MCP tool calls may involve multiple interactions with external services. Enable streaming for real-time intermediate results.
  • Python
  • Node.js
  • curl
import os
from openai import OpenAI

client = OpenAI(
  # If no environment variable, use: api_key="sk-xxx" (not recommended).
  api_key=os.getenv("DASHSCOPE_API_KEY"),
  base_url="https://dashscope-intl.aliyuncs.com/compatible-mode/v1"
)

# Replace server_url with the SSE Endpoint that you got from a platform such as ModelScope
# If authentication is required, add the token from the corresponding platform to the headers
mcp_tool = {
  "type": "mcp",
  "server_protocol": "sse",
  "server_label": "fetch",
  "server_description": "Fetch MCP Server that provides web scraping capabilities. It can scrape the content of a specified URL and return it as text.",
  "server_url": "https://mcp.api-inference.modelscope.net/xxx/sse",
}

stream = client.responses.create(
  model="qwen3.7-plus",
  input="https://news.aibase.com/zh/news, what is the AI news today?",
  tools=[mcp_tool],
  stream=True
)

for event in stream:
  # The model response starts
  if event.type == "response.content_part.added":
    print("[Model Response]")
  # Streaming text output
  elif event.type == "response.output_text.delta":
    print(event.delta, end="", flush=True)
  # The response is complete, output the usage
  elif event.type == "response.completed":
    usage = event.response.usage
    print(f"\n\n[Token Usage] Input: {usage.input_tokens}, Output: {usage.output_tokens}, Total: {usage.total_tokens}")
After you run the code, the following response is returned:
[Model Response]
Based on the documentation page for MCP on Qwen Cloud, the following models are supported:

*   Qwen Max Series: Qwen3.7-Max series
*   Qwen Plus Series: Qwen3.6-Plus series and Qwen3.5-Plus series
*   Qwen Flash Series: Qwen3.6-Flash series and Qwen3.5-Flash series
*   Qwen3.6 Open Source Series (excluding qwen3.6-27b)
*   Qwen3.5 Open Source Series

Note: These models support MCP functionality only via the Responses API.

[Token Usage] Input: 20472, Output: 945, Total: 21417

Parameters

The mcp tool supports the following parameters:
ParameterRequiredDescription
typeYesSet to "mcp".
server_protocolYesThe communication protocol with the MCP server. Currently, only "sse" is supported.
server_labelYesThe label name of the MCP server, used to identify the service.
server_descriptionNoA description of the MCP server's features. This helps the model understand the service's capabilities and scenarios.
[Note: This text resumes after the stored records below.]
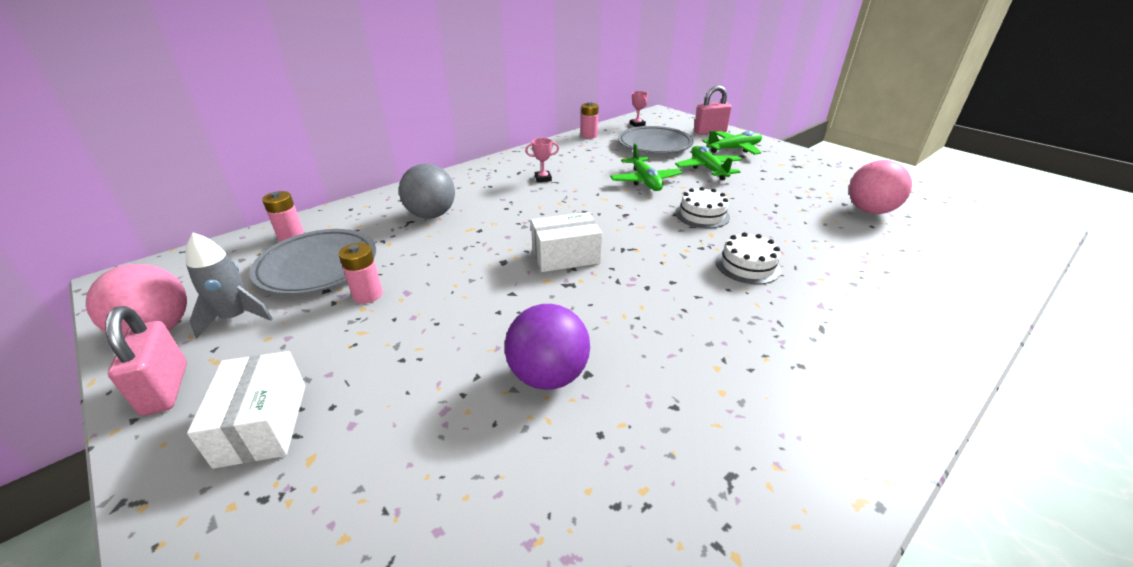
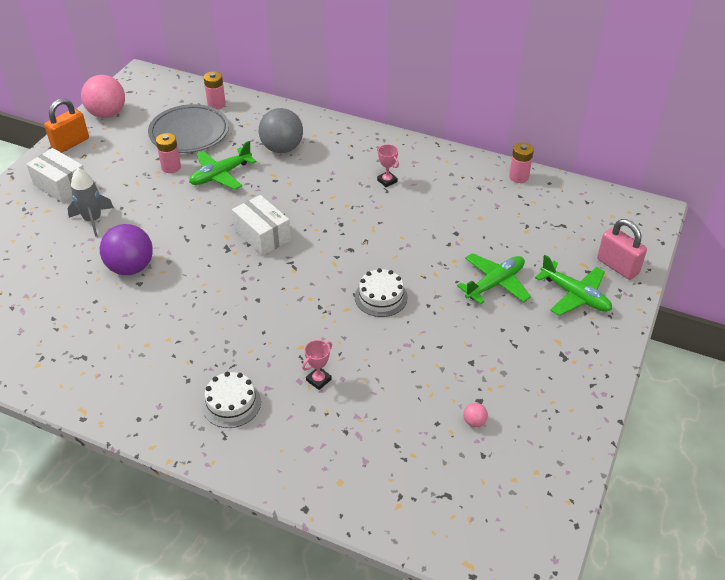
camera: 65 degrees right, 10 degrees up
pink padlock [105,306,187,416] -> orange padlock [44,98,89,153]
grey rocket [186,233,273,338] -> grey rocket moved to [67,168,114,237]
white box [187,351,305,469] -> white box turned 75 degrees clockwise [26,148,84,203]
green plane [610,143,683,191] -> green plane moved to [189,141,257,190]
grey plate [618,126,694,154] -> none
pink trophy [630,91,648,127] -> pink trophy moved to [302,340,332,390]
white cake [716,232,781,284] -> white cake moved to [202,372,261,428]
pink ball [849,160,912,214] -> pink ball [463,403,488,427], size x0.41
Filling in this parameter is recommended to improve the accuracy of model calls.
server_urlYesThe endpoint URL of the MCP server.
headersNoThe request headers to include when connecting to the MCP server, such as authentication information like Authorization.
Example:
{
  "type": "mcp",
  "server_protocol": "sse",
  "server_label": "fetch",
  "server_description": "Fetch MCP Server that provides web scraping capabilities. It can scrape the content of a specified URL and return it as text.",
  "server_url": "https://mcp.api-inference.modelscope.net/xxx/sse"
}

Supported models

MCP is available through the Responses API only.
  • Qwen-Max: Qwen3.7-Max series
  • Qwen-Plus: Qwen3.6-Plus series, Qwen3.5-Plus series
  • Qwen-Flash: Qwen3.6-Flash series, Qwen3.5-Flash series
  • Qwen3.6 open-source series (excluding qwen3.6-27b)
  • Qwen3.5 open-source series

Billing

Two types of charges apply when using MCP:
  • Model inference fees: Billed based on the model's token usage.
  • MCP server fees: Subject to the billing rules of each MCP server provider.